[TASK DESCRIPTION]
Pictures must be left out. Print the lines from the beginning of the material through the line holding "camera: 85 degrees left, 0 degrees up", exactly and nothing else.

[THE DATA]
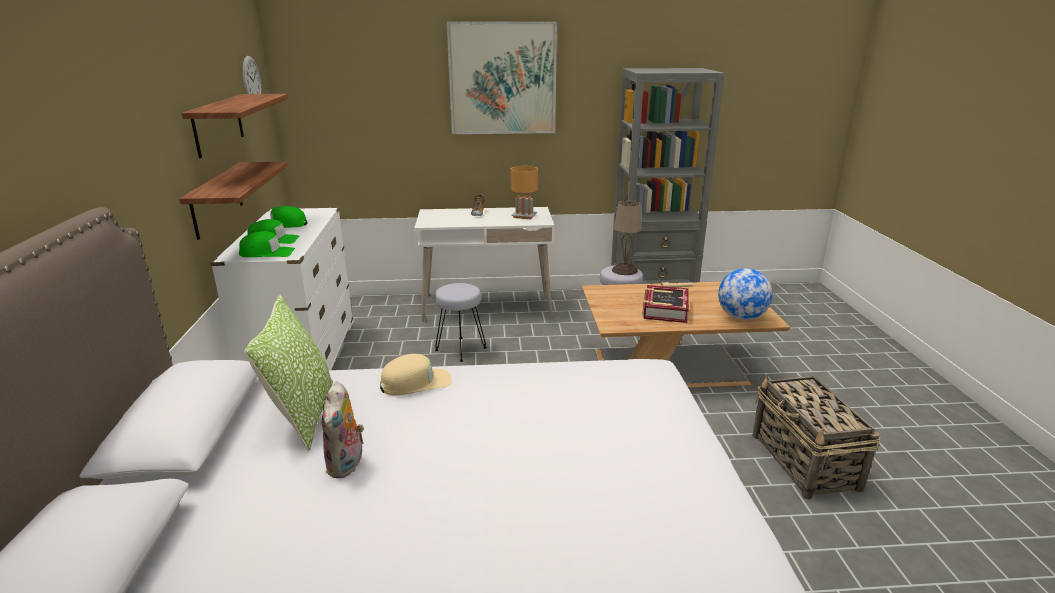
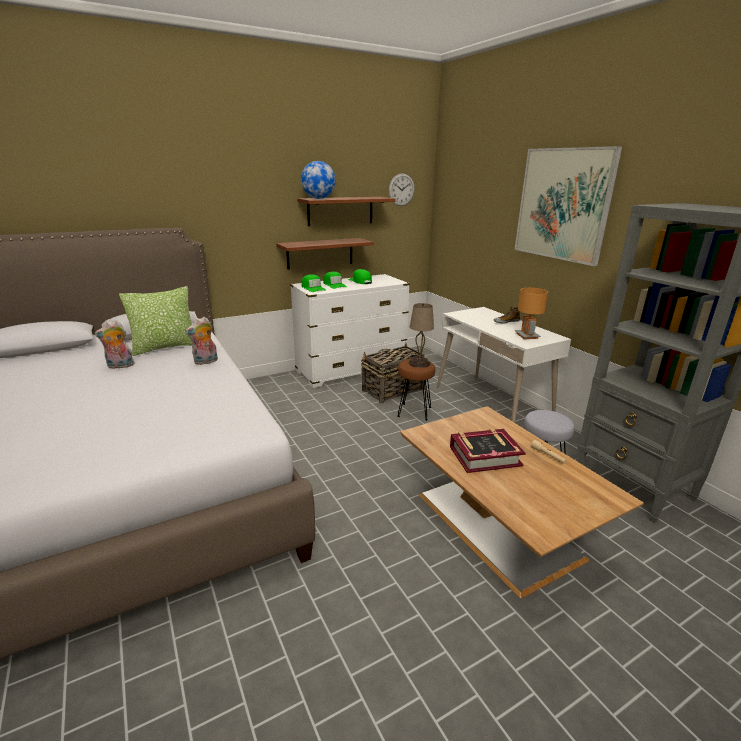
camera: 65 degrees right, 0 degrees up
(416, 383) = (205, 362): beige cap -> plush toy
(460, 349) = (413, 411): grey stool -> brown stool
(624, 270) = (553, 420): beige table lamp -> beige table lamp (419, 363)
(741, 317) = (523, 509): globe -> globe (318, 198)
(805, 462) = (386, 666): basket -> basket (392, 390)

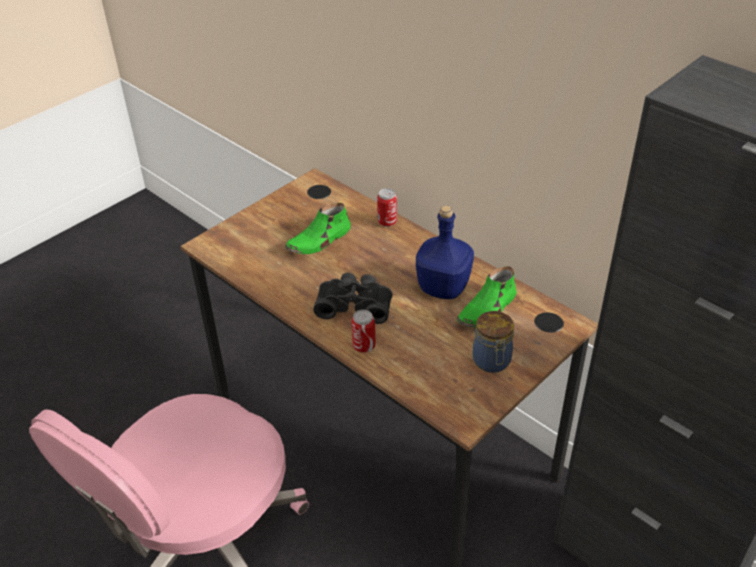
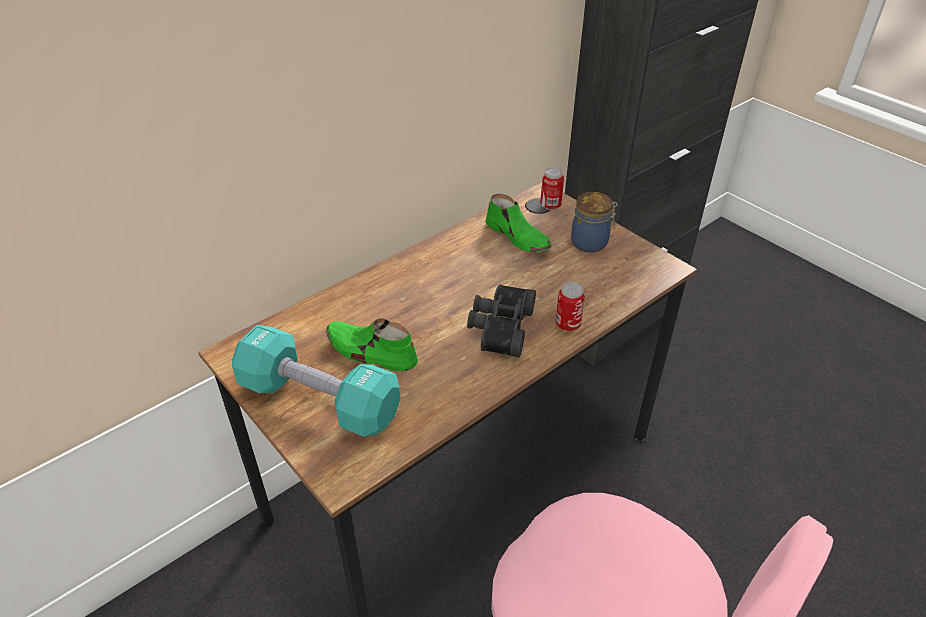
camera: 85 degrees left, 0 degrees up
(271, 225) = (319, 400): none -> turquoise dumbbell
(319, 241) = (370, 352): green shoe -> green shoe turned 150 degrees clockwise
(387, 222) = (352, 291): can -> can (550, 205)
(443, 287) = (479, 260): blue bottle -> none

[WORKED SOLUTION]
camera: 65 degrees right, 0 degrees up
(416, 383) = (205, 362): beige cap -> plush toy
(460, 349) = (413, 411): grey stool -> brown stool
(624, 270) = (553, 420): beige table lamp -> beige table lamp (419, 363)
(741, 317) = (523, 509): globe -> globe (318, 198)
(805, 462) = (386, 666): basket -> basket (392, 390)

camera: 85 degrees left, 0 degrees up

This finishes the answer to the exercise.